DENVER, July 28 (UPI) -- Radiation shielding technology by StemRad Ltd. is being jointly investigated with Lockheed Martin for possible use to protect astronauts.
StemRad's 360 Gamma product is a vest worn by first responders and emergency rescue workers for protection against gamma radiation by providing protection of the wearer's bone marrow stem cells.
Lockheed Martin said the collaboration with StemRad, an Israeli company with U.S. operations, is part of its effort to forge international partnerships for human exploration of deep space.
"We're going to take our extensive knowledge of human spaceflight, apply our nano-materials engineering expertise, and working closely with StemRad evaluate the viability for this type of radiation shielding in deep-space," said Randy Sweet, Lockheed Martin business development director for the civil space line of business.
"The Lockheed Martin team believes this could result in an innovative solution to enhance crew safety on the journey to Mars."

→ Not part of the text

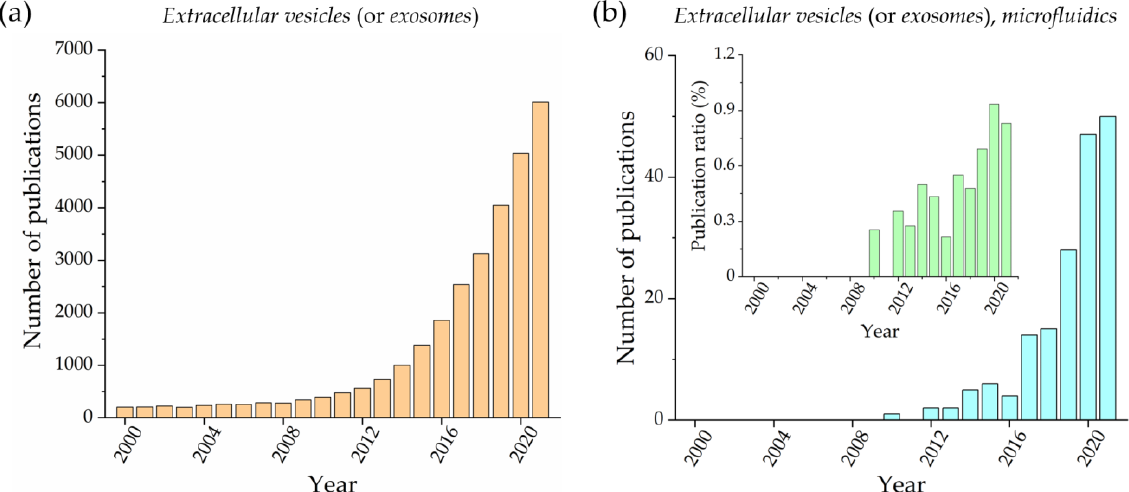
Figure 1. Number of publications per year that contain the keywords: extracellular vesicles (or exosomes ) ( a ) and extracellular vesicles (or exosomes ) and microfluidics ( b ). An inset with the ratio between these two numbers is also reported. (Source: Web of Science database, excluding review, meeting abstract, and retracted papers).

Lockheed Martin is the prime contractor for building Orion, NASA's next-generation spacecraft for transport to destinations beyond low Earth orbit.
The joint project will be supported by grants from Space Florida, the aerospace economic development agency of Florida and Israel's executive agency of the Office of the Chief Scientist of the Ministry of Economy.
"We are excited to be collaborating with Lockheed Martin on this important project," said Dr. Oren Milstein, co-founder and Chief Scientific Officer of StemRad. "Our team possesses advanced capabilities in the areas of radiation biology and innovative shielding strategies, and we will now be applying those skills to the unique challenges in human space exploration."